George Waller

Personal information
- Date of birth: 3 December 1864
- Place of birth: Pitsmoor, Sheffield, England
- Date of death: 10 December 1937 (aged 73)
- Place of death: Ecclesfield, Sheffield, England
- Height: 5 ft 10 in (1.78 m)
- Position(s): Half back / Goalkeeper

Youth career
- Pitsmoor Christ Church
- 1883–1884: Pyebank

Senior career*
- Years: Team / Apps / (Gls)
- 1885–1890: The Wednesday
- 1890–1892: Middlesbrough
- 1892–1915: Sheffield United / 10 / (2)

Medal record

Sheffield United

= George Waller (footballer) =

English footballer and cricketer

George Waller (3 December 1864 – 11 December 1937) was an English footballer and first-class cricketer. Born in Pitsmoor, Sheffield Waller played for both The Wednesday (with whom he played in the 1890 FA Cup final) and Sheffield United in his home town, as well as a spell with Middlesbrough. He was appointed as first team trainer at Sheffield United in 1894, helping the team to one championship and four FA Cup victories in a 36-year tenure. Waller also played cricket for Sheffield United Cricket Club and a number of matches for Yorkshire.

==Football career==

===Playing career===
Having started his playing career with his local church, Waller was signed by Sheffield's leading side The Wednesday in 1885. He played regularly, spending five years with the club, culminating in an appearance in the 1890 FA Cup final. This was to prove his last game for the club and, with his contract expired, he intended to sign for newly formed Sheffield United. Issues with the paperwork and his registration, however, meant that the deal fell through and instead he joined Middlesbrough where he played for a further two seasons.

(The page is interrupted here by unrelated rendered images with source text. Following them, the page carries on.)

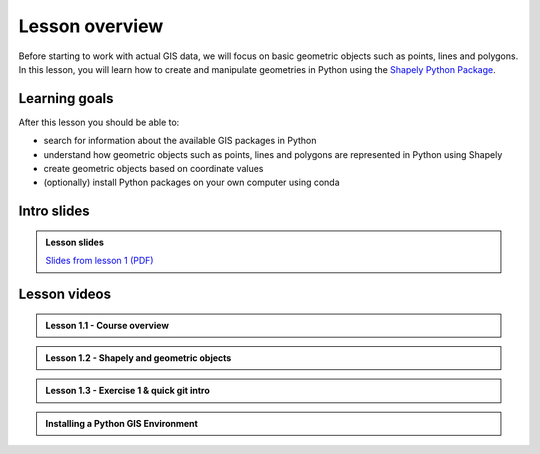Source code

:Lesson overview
===============

Before starting to work with actual GIS data, we will focus on basic geometric objects such as points, lines and
polygons. In this lesson, you will learn how to create and manipulate geometries in Python
using the `Shapely Python Package <https://shapely.readthedocs.io/en/stable/manual.html#spatial-data-model>`__.

Learning goals
--------------

After this lesson you should be able to:

- search for information about the available GIS packages in Python
- understand how geometric objects such as points, lines and polygons are represented in Python using Shapely
- create geometric objects based on coordinate values
- (optionally) install Python packages on your own computer using conda

Intro slides
--------------
.. admonition:: Lesson slides

    `Slides from lesson 1 (PDF) <../../_static/autogis-intro-slides-2020.pdf>`__

Lesson videos
-------------

.. admonition:: Lesson 1.1 - Course overview

    .. raw:: html

        <iframe width="560" height="315" src="https://www.youtube.com/embed/3JcJoVaNnAI" frameborder="0" allow="accelerometer; autoplay; encrypted-media; gyroscope; picture-in-picture" allowfullscreen></iframe>
        <p>Vuokko Heikinheimo, University of Helsinki <a href="https://www.youtube.com/channel/UCGrJqJjVHGDV5l0XijSAN1Q">@ AutoGIS channel on Youtube</a>.</p>

.. admonition:: Lesson 1.2 - Shapely and geometric objects

    .. raw:: html

        <iframe width="560" height="315" src="https://www.youtube.com/embed/C-TXLPjIYR4" frameborder="0" allow="accelerometer; autoplay; encrypted-media; gyroscope; picture-in-picture" allowfullscreen></iframe>
        <p>Vuokko Heikinheimo, University of Helsinki <a href="https://www.youtube.com/channel/UCGrJqJjVHGDV5l0XijSAN1Q">@ AutoGIS channel on Youtube</a>.</p>



.. admonition:: Lesson 1.3 - Exercise 1 & quick git intro

    .. raw:: html

        <iframe width="560" height="315" src="https://www.youtube.com/embed/7eEmVqWpDnI" frameborder="0" allow="accelerometer; autoplay; encrypted-media; gyroscope; picture-in-picture" allowfullscreen></iframe>
        <p>Vuokko Heikinheimo, University of Helsinki <a href="https://www.youtube.com/channel/UCGrJqJjVHGDV5l0XijSAN1Q">@ AutoGIS channel on Youtube</a>.</p>

.. admonition:: Installing a Python GIS Environment

    .. raw:: html

        <iframe width="560" height="315" src="https://www.youtube.com/embed/wJAUwhur-DQ" frameborder="0" allow="accelerometer; autoplay; encrypted-media; gyroscope; picture-in-picture" allowfullscreen></iframe>
        <p>Vuokko Heikinheimo, University of Helsinki <a href="https://www.youtube.com/channel/UCGrJqJjVHGDV5l0XijSAN1Q">@ AutoGIS channel on Youtube</a>.</p>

Waller finally joined United in August 1892, signed as captain of the reserves; the Sheffield Strollers. Despite his role in the reserves Waller regularly played for the first team during his first two seasons, usually in friendly fixtures but he did also play a number of games in The Football League. Primarily a defender, Waller agreed to play in goal in March 1894 for a fixture against Newton Heath due to an injury crisis. United won the fixture 2–0 and Waller impressed to the point that he was selected in goal for the next two fixtures, despite experienced keepers being available once more.

He began to play more infrequently over the following seasons, but despite wearing borrowed boots, he did score in his last league appearance. Concentrating on his role as club trainer, Waller remained registered by United as a player until 1915 and made occasional appearances for the Strollers.

===Coaching career===
For almost the first 45 years of its existence, Sheffield United did not employ what would be described in the modern game as a manager. Instead the duties associated with a manager were split across a number of people, in the same structure utilised by Sheffield United Cricket Club from where the football club had grown. The team was selected by a committee, while transfers, dealings with the FA and the day-to-day running of the club were undertaken by the club secretary. The players were coached by a trainer, and it was this position that was offered to George Waller in the close season of 1894.

The club had been impressed by Waller's fitness, his knowledge of the game and his willingness to learn, and his appointment would soon reap dividends. Using his experience of football and cricket he quickly became respected as one of the foremost – what would now be termed – physiotherapists operating in the game. His use of science and modern techniques led players to refer to his as having 'magic hands' and he would often be consulted by sportsmen, athletes and dancers from across the country.

Waller's other role was, alongside the team captain, to train the players and work on matchday tactics, and under his tutelage the team achieved a sustained period of success. The First Division championship was achieved in 1898 and the club won the FA Cup in 1899 and 1902, along with a losing final appearance in 1901, and United could field a team packed with internationals.

Waller was a tactical innovator, and introduced the idea of using one inside forward to play in a deeper role, capable of accurate passing, who could bring faster wide men into play, often with long cross–field balls. This would remain United's style of play well into the 1930s and only began to change following Waller's departure in 1930.

===Honours===
Sheffield United
- Football League Division Two
  - Runner-up: 1892–93

==Cricket career==
Waller played three matches for Yorkshire County Cricket Club in 1893 and 1894. He took four wickets with his right arm medium pace at 17.50, and he scored seventeen runs at 4.25, with a best innings score of 13. He played for the Yorkshire Second XI, and for Yorkshire in some non-first-class games, from 1893 to 1897.

==Personal life==
Waller ran a sports shop near Bramall Lane in his later years and died in Sheffield in December 1937.